Qu’est-ce qui garde Stéphane Lasnier en vie ? «Ma copine !» répond-il sur la note la plus énergique de toute l’entrevue. Il a fait sa connaissance sur internet. «Ça a changé ma vie», avoue-t-il.

Et il garde espoir qu’un nouveau traitement lui rendra un jour toute sa vie.

 

La constance du Fentanyl

Stéphane Lasnier atténue notamment sa douleur avec du Fentanyl, cette substance qui fait les manchettes en raison de nombreux décès par surdose déplorés chez des consommateurs l’utilisant à des fins non médicales. «Je ne ressens aucun effet euphorisant. L’avantage du Fentanyl, c’est qu’il procure une dose égale 24 heures sur 24. Avec de la morphine, par exemple, il faut attendre une demi-heure avant de ressentir l’effet.
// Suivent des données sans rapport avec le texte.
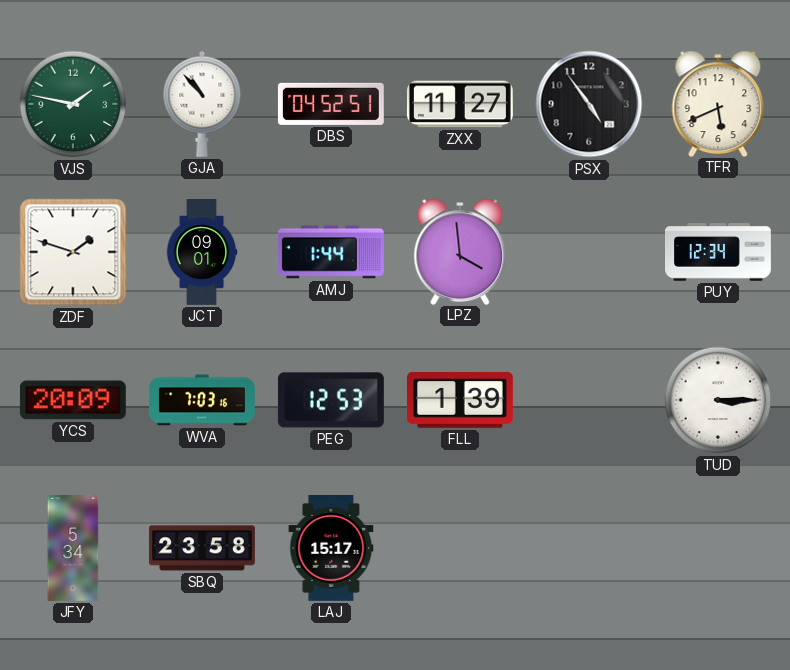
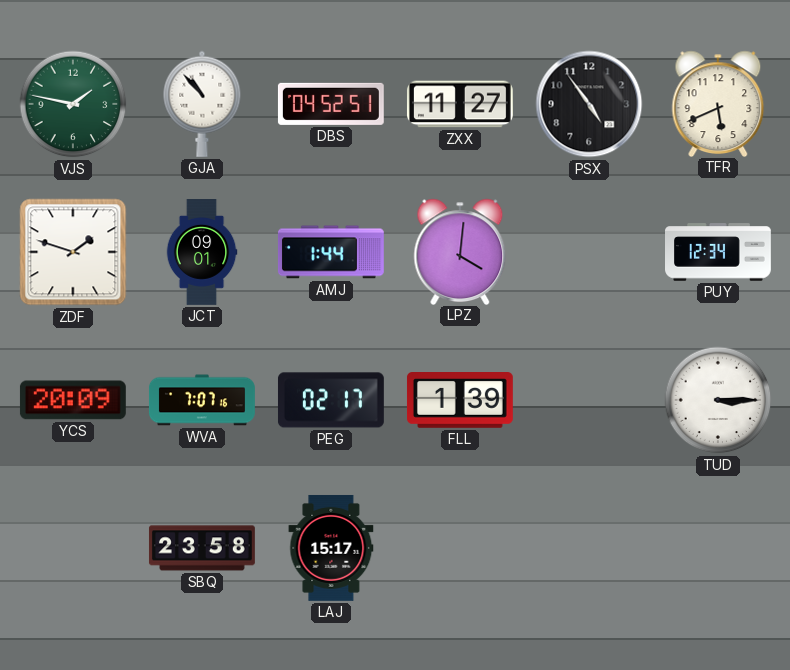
LPZ: 3:59 -> 4:01
WVA: 7:03 -> 7:07
PEG: 12:53 -> 02:17
JFY: 5:34 -> none
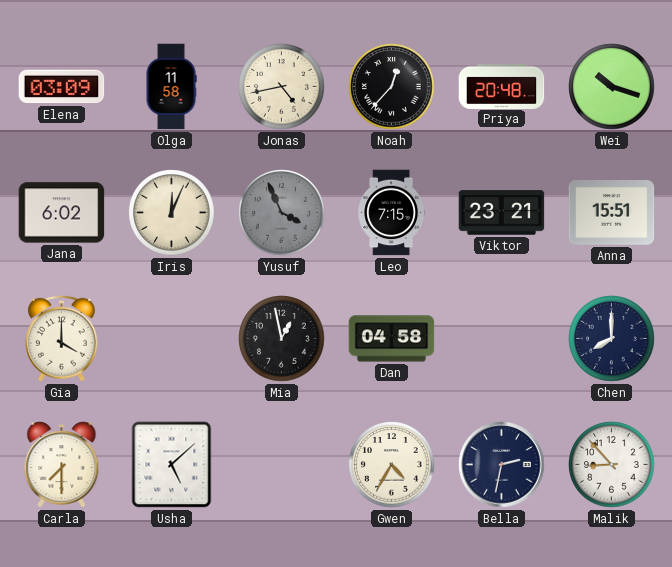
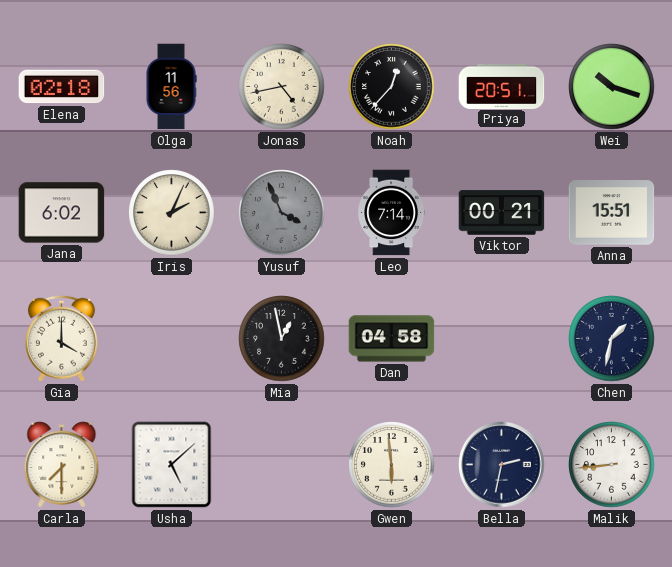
Elena: 03:09 -> 02:18
Olga: 11:58 -> 11:56
Priya: 20:48 -> 20:51
Iris: 12:04 -> 2:04
Leo: 7:15 -> 7:14
Viktor: 23:21 -> 00:21
Chen: 8:00 -> 1:32
Gwen: 4:35 -> 5:59
Malik: 8:53 -> 8:44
Ça dure deux heures et demie et ça commence à baisser. Tu passes ta journée à faire comme une vague», explique M. Lasnier. Avec le Fentanyl administré avec une patch fixée à la peau, il ne craint pas de surdose. «Ça fait trois ans que j’en prends et je n’ai jamais eu de problème», assure-t-il. Il garde toutefois de la Naloxone, antidote au Fentanyl, au cas où.

Le Fentanyl lui procure un soulagement constant.

20 % de la population touchée

Au moins 20 % de la population du Québec et du Canada vit avec un problème de douleurs chroniques, selon l’Association québécoise de la douleur chronique (AQDC). «C’est dramatique. Tous les groupes d’âge sont touchés, de la petite enfance au grand âge! » fait part sa présidente, Céline Charbonneau. Les personnes âgées sont les plus touchées. Et comme la population vieillit, le phénomène est appelé à prendre de l’ampleur. Les problèmes lombaires et de dos sont les plus nombreux, indique Mme Charbonneau. «Par la suite, dans le désordre, il y a l’arthrose, l’arthrite, la fibromyalgie, les migraines et maux de tête, sans oublier les suites d’opérations qui laissent des problèmes de douleurs chroniques.  C’est le même phénomène que nous retrouvons dans les suites de traitements de différents cancers», détaille-t-elle. Les maladies inflammatoires de l’intestin comme la maladie de Crohn et le syndrome du côlon irritable font aussi partie de la liste.

L’AQDC compte plus de 8000 membres au Québec et 17 groupes d’entraide. D’autres s’ajouteront l’an prochain, précise Céline Charbonneau.

La douleur et la faiblesse de ses jambes limitent Stéphane Lasnier dans ses mouvements. Le gouvernement lui a accordé une vignette pour bénéficier des cases de stationnement réservées aux personnes handicapées. Lorsqu’il les utilise, il se fait souvent regarder de travers, dit-il. «Les gens pensent que les vignettes sont pour les personnes âgées», croit-il.